Your answer must be a single number: how many lines in the records include the word "czarny".

** INPUT follows **

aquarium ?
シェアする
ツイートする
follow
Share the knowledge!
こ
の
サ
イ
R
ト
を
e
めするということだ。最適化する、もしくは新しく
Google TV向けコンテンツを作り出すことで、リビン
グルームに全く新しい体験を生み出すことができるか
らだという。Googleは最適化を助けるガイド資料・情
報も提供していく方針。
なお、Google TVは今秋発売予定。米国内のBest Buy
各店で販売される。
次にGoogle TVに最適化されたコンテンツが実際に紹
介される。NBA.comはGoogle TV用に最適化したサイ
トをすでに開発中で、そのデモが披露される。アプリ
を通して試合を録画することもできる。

** End of INPUT **
** INPUT follows **

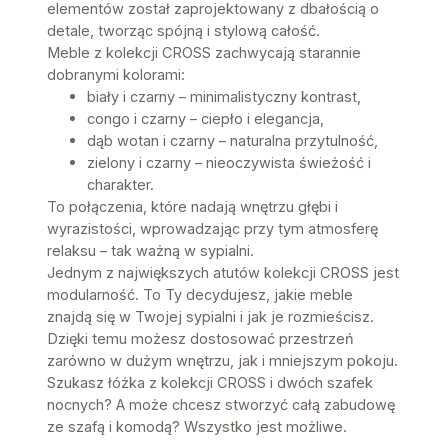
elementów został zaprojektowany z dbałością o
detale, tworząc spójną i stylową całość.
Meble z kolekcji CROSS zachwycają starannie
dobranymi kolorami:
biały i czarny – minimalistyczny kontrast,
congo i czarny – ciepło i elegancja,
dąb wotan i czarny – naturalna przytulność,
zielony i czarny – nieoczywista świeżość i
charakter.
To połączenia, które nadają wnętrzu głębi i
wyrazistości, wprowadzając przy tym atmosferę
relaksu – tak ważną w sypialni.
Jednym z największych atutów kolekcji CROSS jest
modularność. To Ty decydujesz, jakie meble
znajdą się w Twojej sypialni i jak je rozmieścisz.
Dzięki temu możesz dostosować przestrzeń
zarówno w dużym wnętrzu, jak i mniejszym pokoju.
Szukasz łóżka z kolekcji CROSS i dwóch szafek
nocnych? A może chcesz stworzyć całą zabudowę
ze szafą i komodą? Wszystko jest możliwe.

** End of INPUT **

**EXERCISE ANSWER**
4